Founded in 1922 by Bob Douglas - a man of Caribbean descent - the Rens were the athletic stars of the Harlem Renaissance, playing their home games in the Harlem Renaissance Casino and Ballroom, a breeding ground for countless legendary jazz greats.
Often, games would precede a night of music and dance, a phenomonem recreated through the film's 3D technology. But the strength of Abdul-Jabbar's piece is in the wonderment of its many prominent voices - people such as Maya Angelou, who grew up when Harlem held both a civic and spiritual significance in a segregated society; and Cornel West and Spike Lee, who followed in that wake.
The Rens, West pointed out, were a black team owned by a black owner and supported by a black community.
The film even has Johnny Isaacs, the last living Ren player before his death in 2009, retelling some of his tried-and-true tales.
Some sad. Some funny.
Like the time and place itself.
The amazing thing is that there are still so many of these stories to tell, stories buried like those musket balls and bottles. A few years ago, I was working on a Negro Leagues baseball story for the National Constitution Center when I stumbled upon Octavius Catto. Yesterday, I started telling Abdul-Jabbar about him, about how he organized one of the first-ever black baseball teams, the Pythians, in the 1860s and competed against white teams; how he campaigned successfully to outlaw segregation on Philadelphia's trolley cars, and finally how he fought to gain voting access for people of color, toppling a corrupt city government structure and leading to his Election Day assassination.
I could tell Abdul-Jabbar hadn't heard of him.

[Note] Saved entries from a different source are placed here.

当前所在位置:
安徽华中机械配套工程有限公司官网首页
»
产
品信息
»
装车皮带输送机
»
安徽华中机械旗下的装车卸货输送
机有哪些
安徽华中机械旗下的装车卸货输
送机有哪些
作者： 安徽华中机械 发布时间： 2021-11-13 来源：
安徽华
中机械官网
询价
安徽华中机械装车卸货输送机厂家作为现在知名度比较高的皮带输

Catto's my musket ball, not his.
The point is that there are still so many untold, or in the case of Catto, not told enough stories out there about American history.
Great stories. Inspirational stories.
Stories that connect to other stories. In their wonderful biography of his life, "Tasting Freedom,'' authors Daniel Biddle and Murray Dubin suggest that Catto was known at least to those who took up his cause, maybe even those who started the Harlem Renaissance decades later.
The bottom line is that it is engrossing stuff. No matter what your background, race, heritage. Abdul-Jabbar didn't know George Washington or his soldiers, didn't know any of the Dutchmen who had founded the little New York hamlet in which he was brought up.
Didn't make them any less interesting, though.
"People don't understand what people of color have given to make this such a great nation,'' Abdul-Jabbar said. "And they need to understand that so we can appreciate each other.